Edouard Manet was obviously not an "Impressionist", although he apparently hung out with them. The impressionists mostly just painted sense data, without engaging with the existential reality of human mortal life except that they as persons applied paint to canvas as part of their lives. But anything honest is a kind of protest against bourgeois "victorian" hypocrisy where tables did not have legs because that was too scandalously erotic, so it is what it is. (Camille Pissarro was a socialist, but I don't see it in his paintings.) Family wealth probably helped Manet to be honest since he did not have to depend on sales of his work and consequently could "say" things that might not sell.

In my freshman year at Yale, in Directed Studies, I took Art History I, taught by Professors George Heard Hamilton and Karsten Harries. Hamilton was a specialist on Manet; he wrote the book, "Manet and his critics" (Yale University Press, 1954). But my little soul wa so devastated and eviscerated by my childrearing including St. Paul's Illiberal Day Carcel for Pubescent Male Virgins except-for-omerta-sanitary-services-for-jocks, that it would not have made much difference had Professor Hamilton been an amoeba on Mars. I had been rendered (like fat for lard), thank you, Headmaster S. Atherton Middleton prig and your toadie subordinate masters, post 1863 in USA. Sorry, but I cannot stop thinking how badly those people hurt me.

I sort of liked Manet's paintings, even back in 1964, but so what? The young lady in the above painting, I presume working as bartenderess, looks very enthusiastic about her job and her life in general, doesn't she? Any wonder I like the picture?

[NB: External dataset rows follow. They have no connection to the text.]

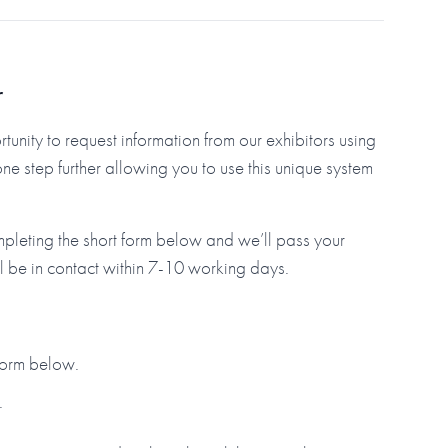
r
tunity to request information from our exhibitors using
step further allowing you to use this unique system
mpleting the short form below and we’ll pass your
ll be in contact within 7-10 working days.
 form below.
.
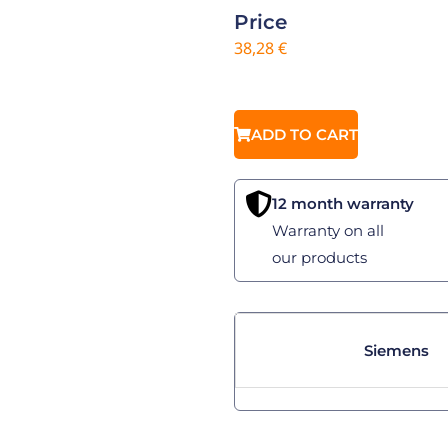
Price
38,28
€
ADD TO CART
12 month warranty
Warranty on all
our products
Siemens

"Mlle bartenderess! A round of hemlock for the St. Paul's School for Boys faculty, on me. Thank you. Yes, and my mother too, please. – V.S.O.P.! Very Socratic Old Philosopher? Tres bien. Nothing for me, thanks. Merci."

Wikipedia says he died from Syphilis. Q: How does a man get syphilis? A: By his healthy natural sexuality being repressed by the prigocracy so he resorts to prostitutes whose health is not protected by the government because that government does not want to own up to producing them and thereby being the root cause of the problem. But Manet surely had to be the most truthful visual artist of his time, at least that I know of. Prigs and prudes do not like to be exposed as prigs and prudes: they like to be painted as stately pillars or respectable society. Maybe Francis Bacon (I was graded in school like a hog carcass...) is Manet's albeit distant spiritual heir in the 20th century? Certainly not Mr. Andy Monroe Soupcan.

Painting by Lesser Ury, style similar to Manet. Bourgeois gentleman being bourgeois, maybe reading the financial news of the day? Private collection.